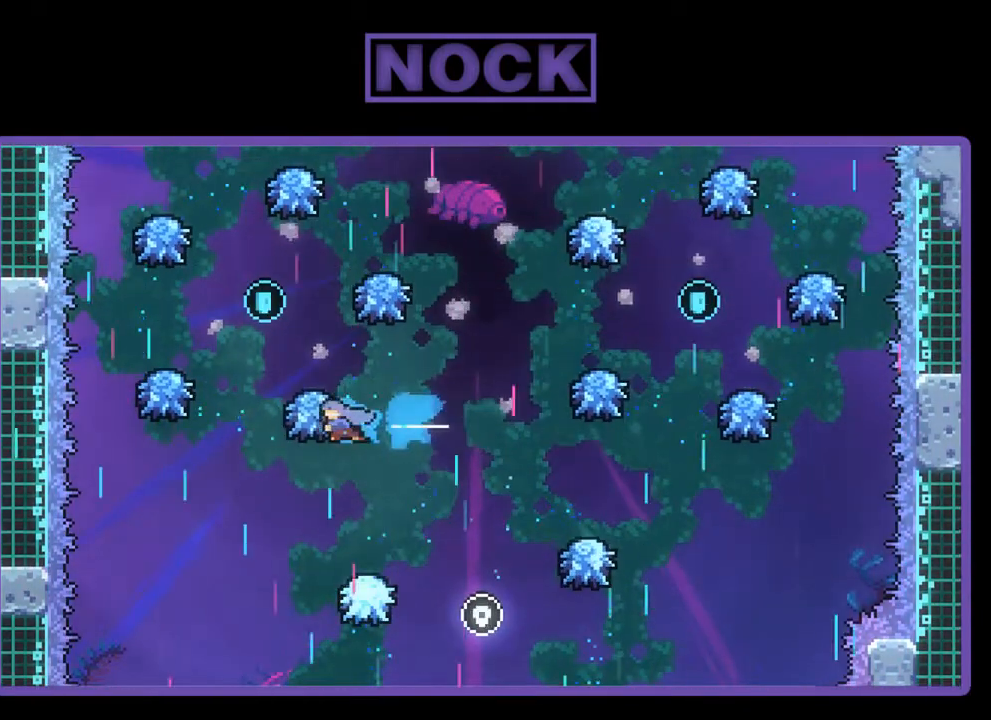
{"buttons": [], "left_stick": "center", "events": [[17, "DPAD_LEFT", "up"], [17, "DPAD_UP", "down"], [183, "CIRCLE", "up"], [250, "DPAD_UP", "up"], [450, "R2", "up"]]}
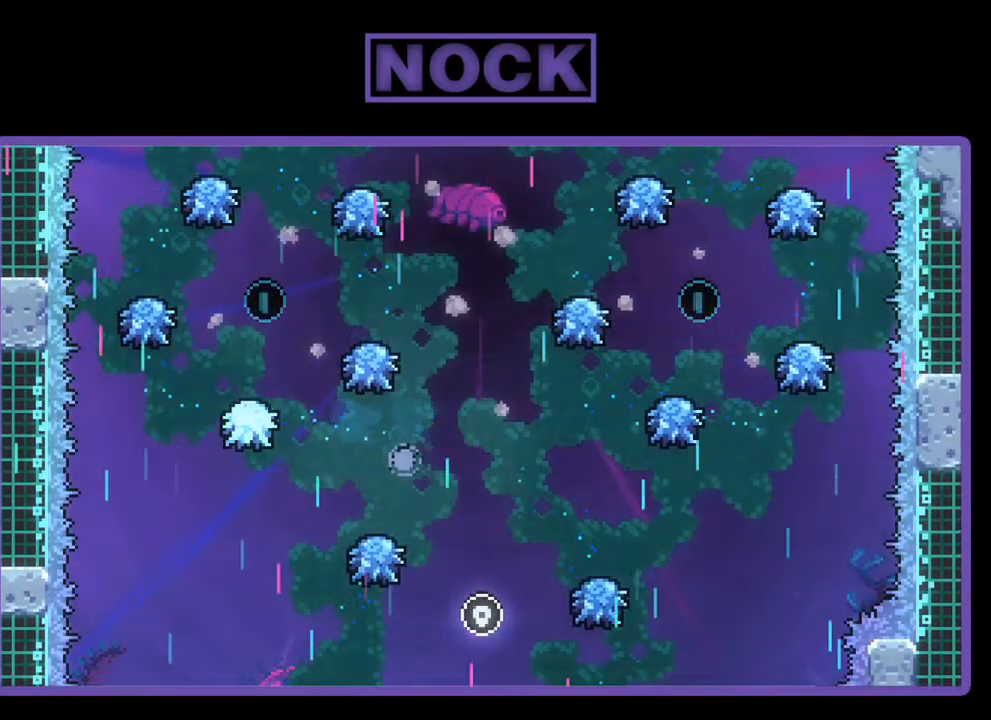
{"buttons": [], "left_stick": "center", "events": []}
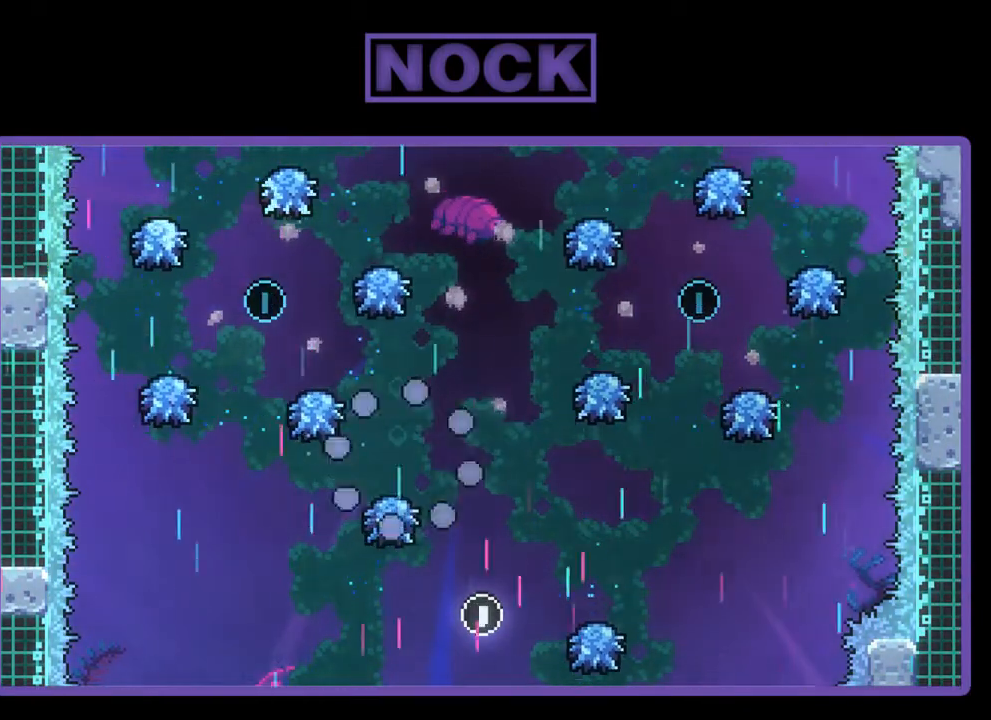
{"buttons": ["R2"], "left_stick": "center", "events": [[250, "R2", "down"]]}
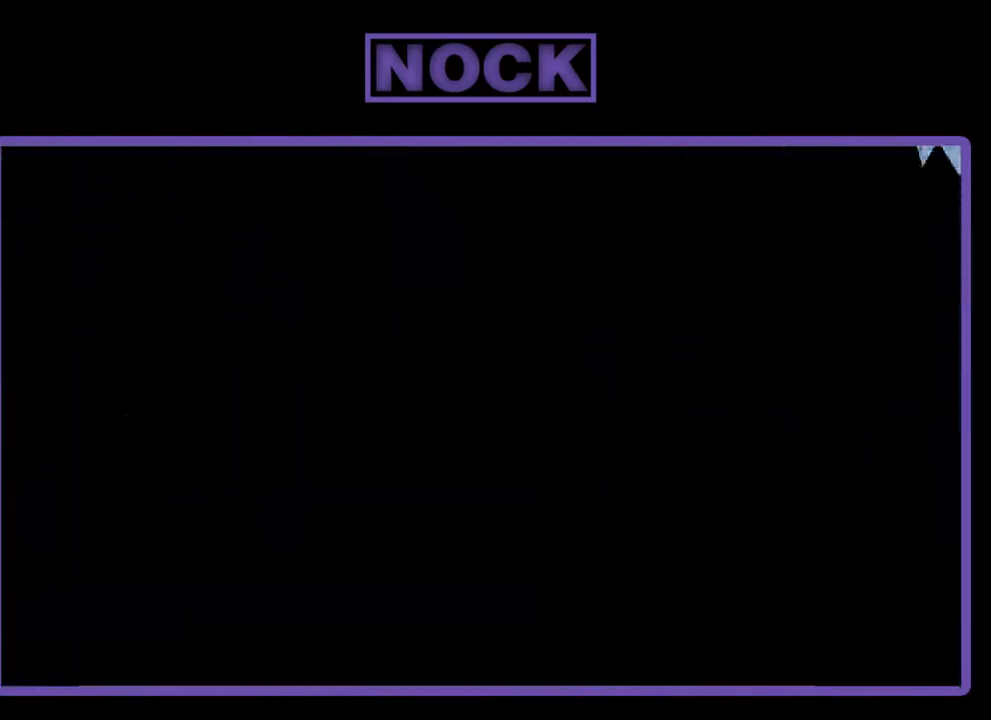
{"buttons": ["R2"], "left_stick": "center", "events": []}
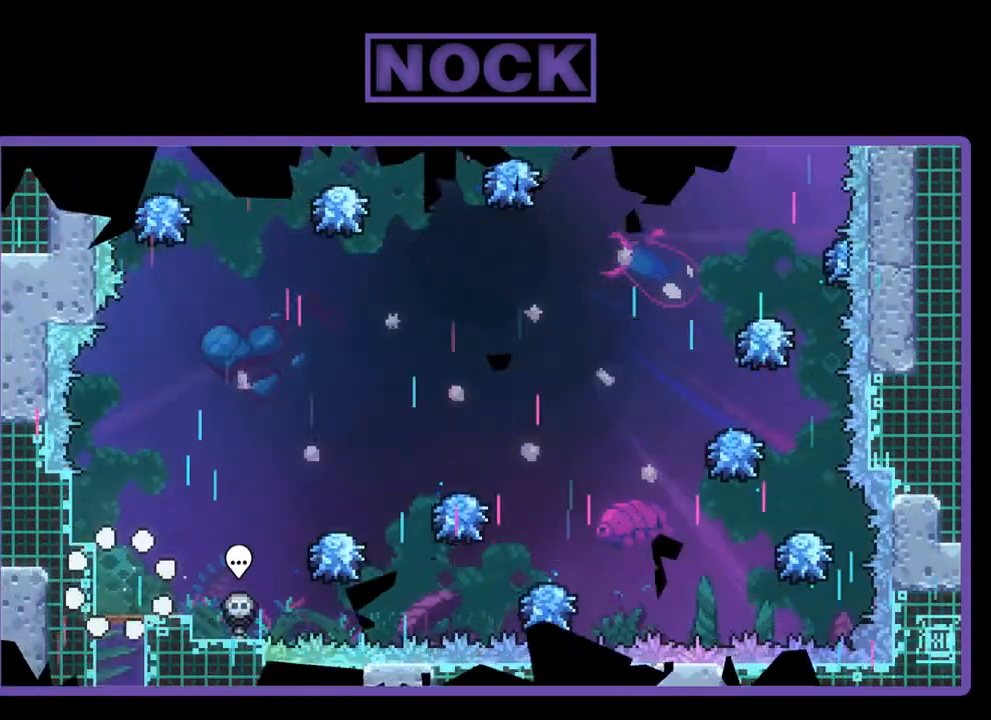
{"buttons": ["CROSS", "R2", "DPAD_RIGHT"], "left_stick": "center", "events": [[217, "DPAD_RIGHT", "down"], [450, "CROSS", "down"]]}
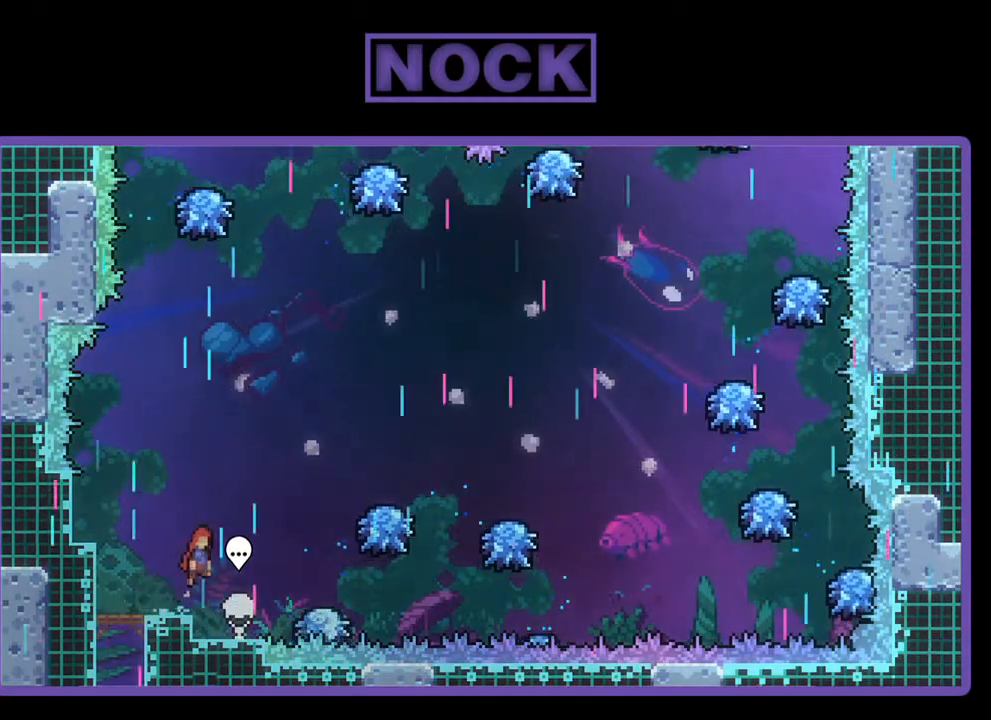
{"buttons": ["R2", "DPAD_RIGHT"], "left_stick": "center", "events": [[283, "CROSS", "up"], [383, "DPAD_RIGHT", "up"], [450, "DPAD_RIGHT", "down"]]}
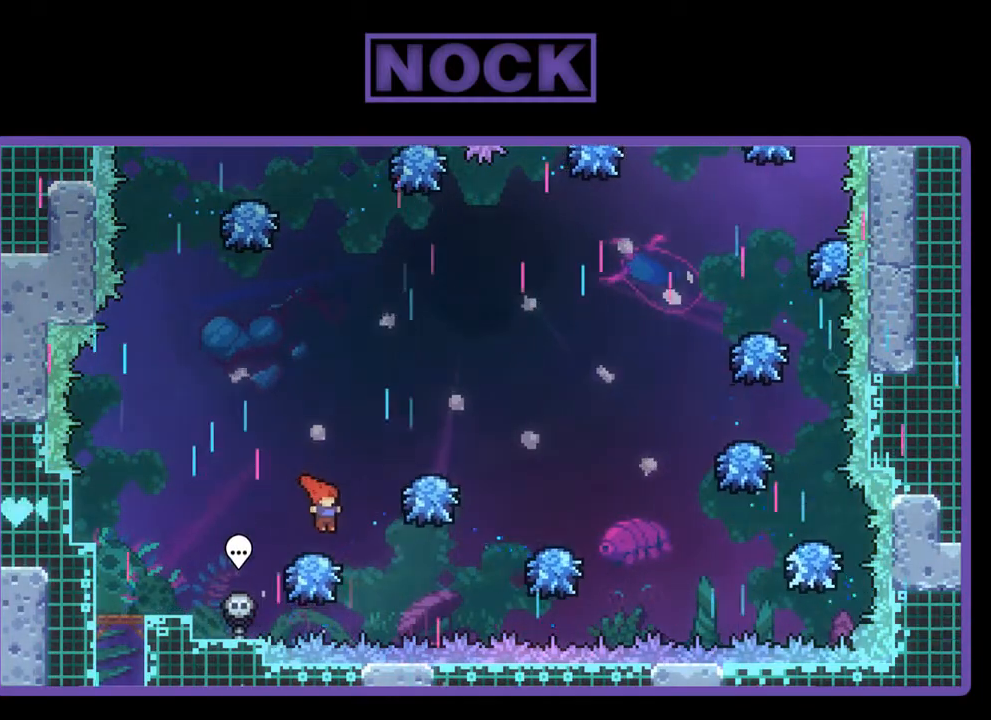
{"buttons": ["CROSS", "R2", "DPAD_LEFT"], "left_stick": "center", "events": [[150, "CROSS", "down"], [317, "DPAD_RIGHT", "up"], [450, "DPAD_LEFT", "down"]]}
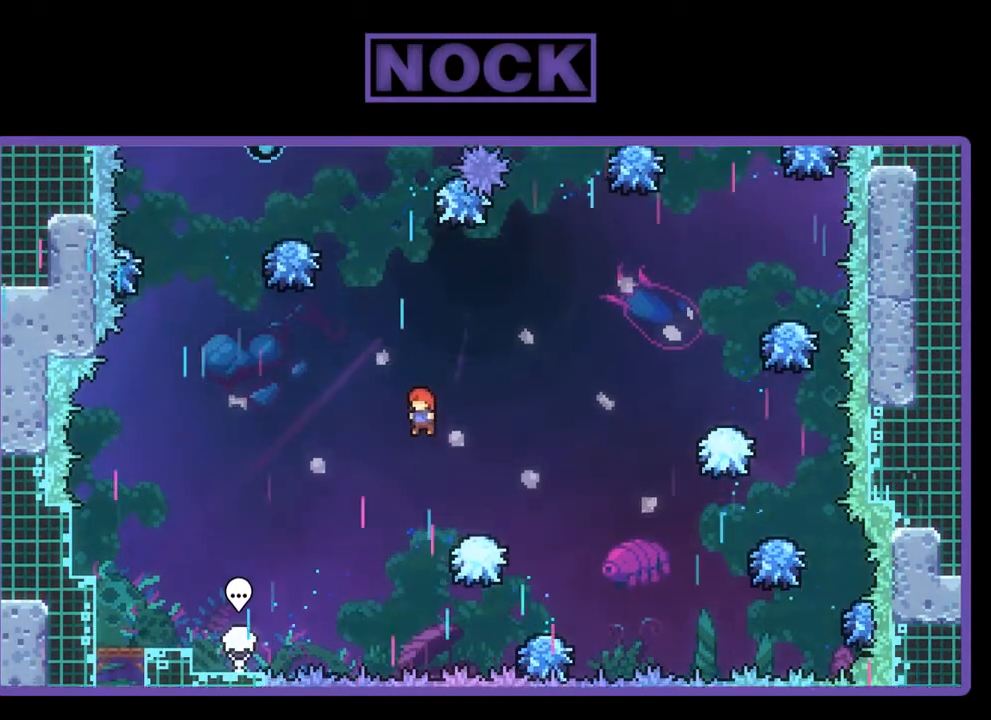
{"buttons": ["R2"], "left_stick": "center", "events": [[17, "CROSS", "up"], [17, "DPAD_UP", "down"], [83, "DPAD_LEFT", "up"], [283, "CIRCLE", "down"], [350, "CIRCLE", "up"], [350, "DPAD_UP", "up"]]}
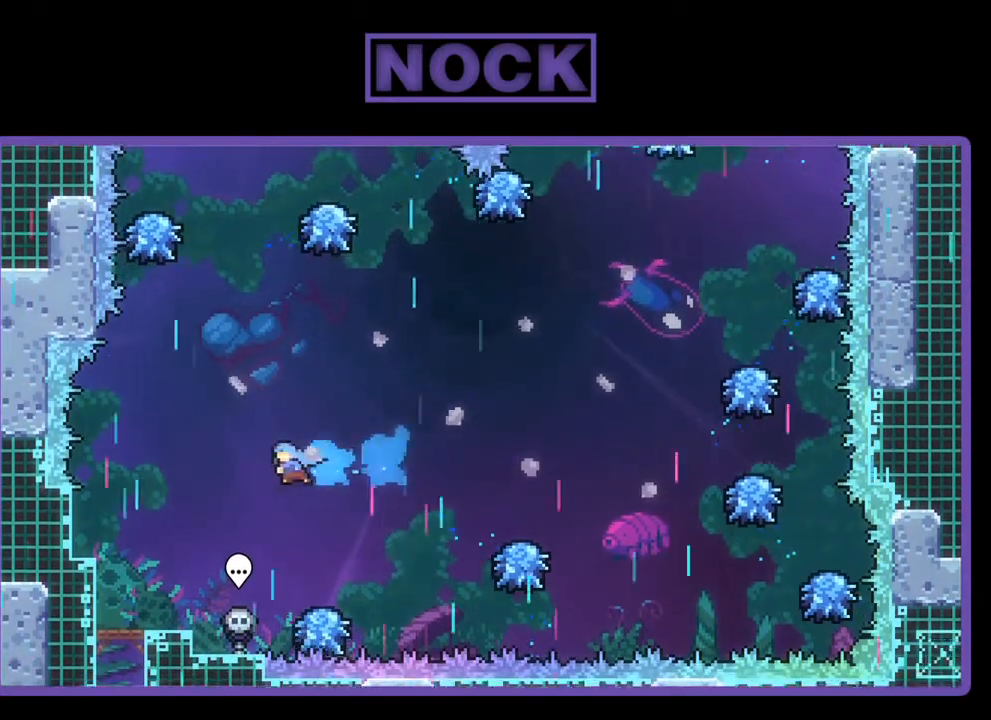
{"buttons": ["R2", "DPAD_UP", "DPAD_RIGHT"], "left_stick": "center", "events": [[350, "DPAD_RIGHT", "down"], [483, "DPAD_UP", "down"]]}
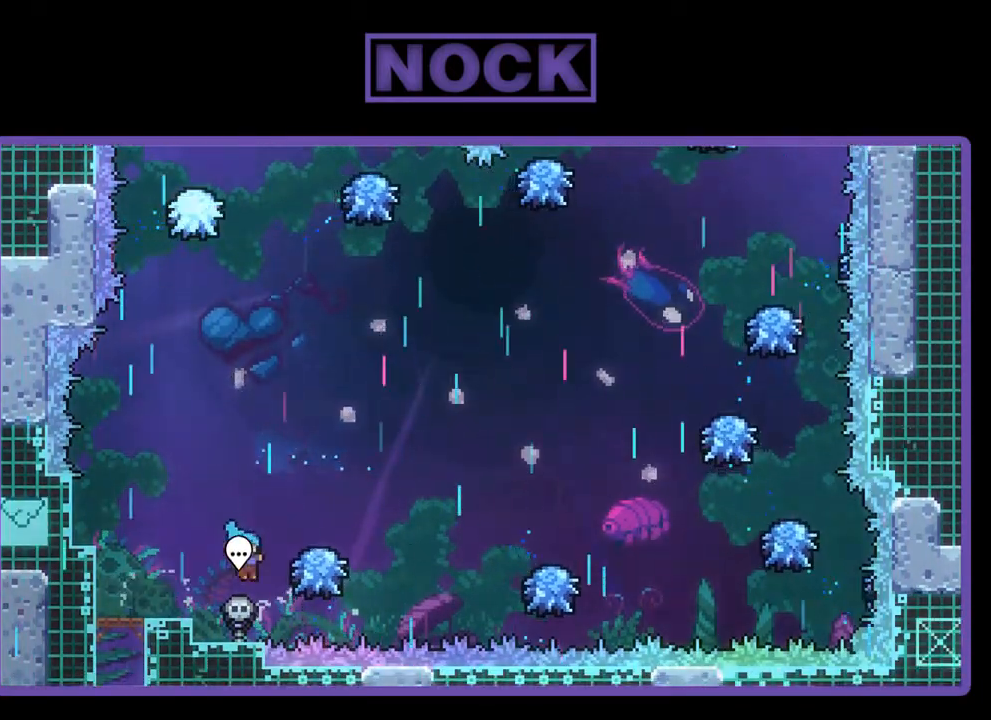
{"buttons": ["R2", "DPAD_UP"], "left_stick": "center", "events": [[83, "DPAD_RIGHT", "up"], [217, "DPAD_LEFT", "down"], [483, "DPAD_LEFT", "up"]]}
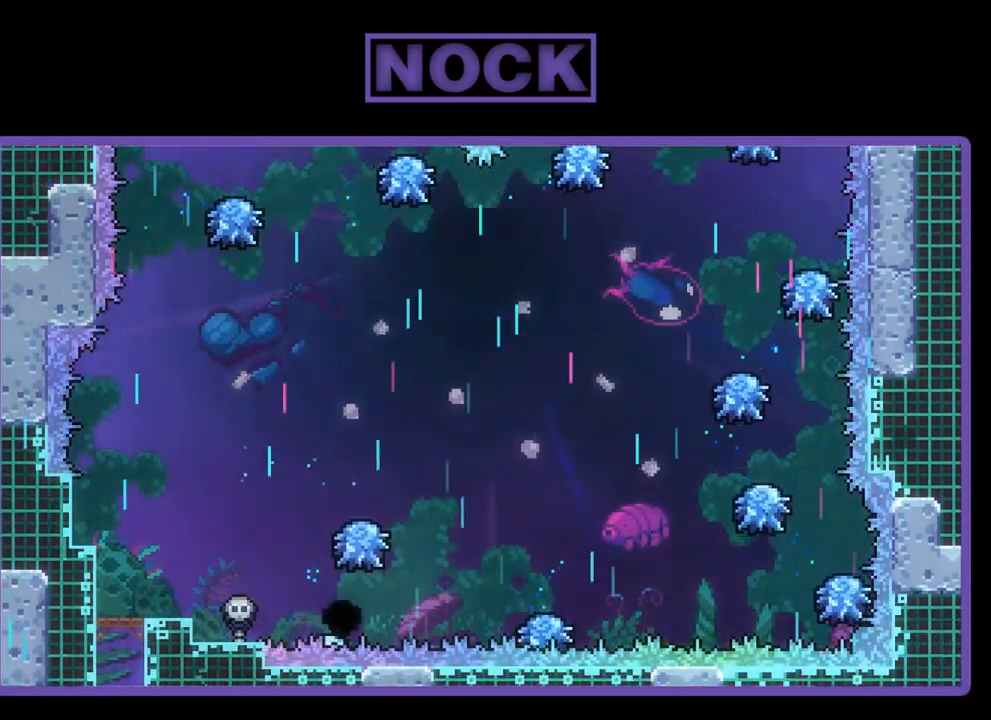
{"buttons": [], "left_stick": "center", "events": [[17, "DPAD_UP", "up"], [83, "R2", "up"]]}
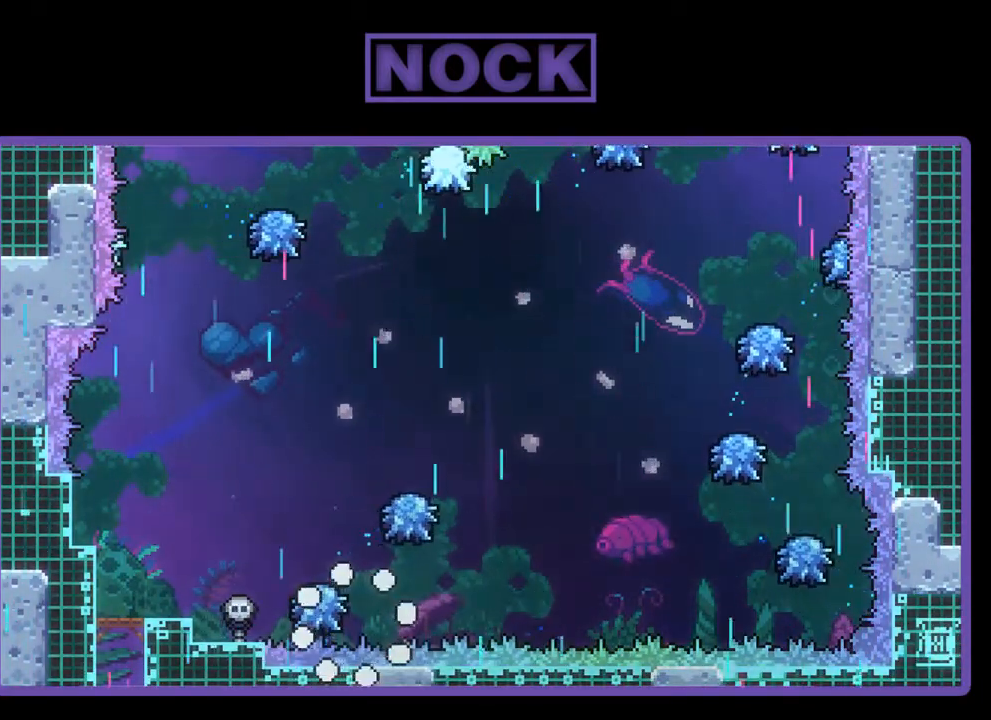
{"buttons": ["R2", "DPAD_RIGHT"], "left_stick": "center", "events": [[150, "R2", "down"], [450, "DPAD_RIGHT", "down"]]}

○ ○ ○ ○ ○

PROBLEM DETAILS: Transcribe every line of the records exactly. Pictures do not belong in the copy.

FINISHED TASK:
{"buttons": [], "left_stick": "center", "events": [[17, "DPAD_LEFT", "up"], [17, "DPAD_UP", "down"], [183, "CIRCLE", "up"], [250, "DPAD_UP", "up"], [450, "R2", "up"]]}
{"buttons": [], "left_stick": "center", "events": []}
{"buttons": ["R2"], "left_stick": "center", "events": [[250, "R2", "down"]]}
{"buttons": ["R2"], "left_stick": "center", "events": []}
{"buttons": ["CROSS", "R2", "DPAD_RIGHT"], "left_stick": "center", "events": [[217, "DPAD_RIGHT", "down"], [450, "CROSS", "down"]]}
{"buttons": ["R2", "DPAD_RIGHT"], "left_stick": "center", "events": [[283, "CROSS", "up"], [383, "DPAD_RIGHT", "up"], [450, "DPAD_RIGHT", "down"]]}
{"buttons": ["CROSS", "R2", "DPAD_LEFT"], "left_stick": "center", "events": [[150, "CROSS", "down"], [317, "DPAD_RIGHT", "up"], [450, "DPAD_LEFT", "down"]]}
{"buttons": ["R2"], "left_stick": "center", "events": [[17, "CROSS", "up"], [17, "DPAD_UP", "down"], [83, "DPAD_LEFT", "up"], [283, "CIRCLE", "down"], [350, "CIRCLE", "up"], [350, "DPAD_UP", "up"]]}
{"buttons": ["R2", "DPAD_UP", "DPAD_RIGHT"], "left_stick": "center", "events": [[350, "DPAD_RIGHT", "down"], [483, "DPAD_UP", "down"]]}
{"buttons": ["R2", "DPAD_UP"], "left_stick": "center", "events": [[83, "DPAD_RIGHT", "up"], [217, "DPAD_LEFT", "down"], [483, "DPAD_LEFT", "up"]]}
{"buttons": [], "left_stick": "center", "events": [[17, "DPAD_UP", "up"], [83, "R2", "up"]]}
{"buttons": ["R2", "DPAD_RIGHT"], "left_stick": "center", "events": [[150, "R2", "down"], [450, "DPAD_RIGHT", "down"]]}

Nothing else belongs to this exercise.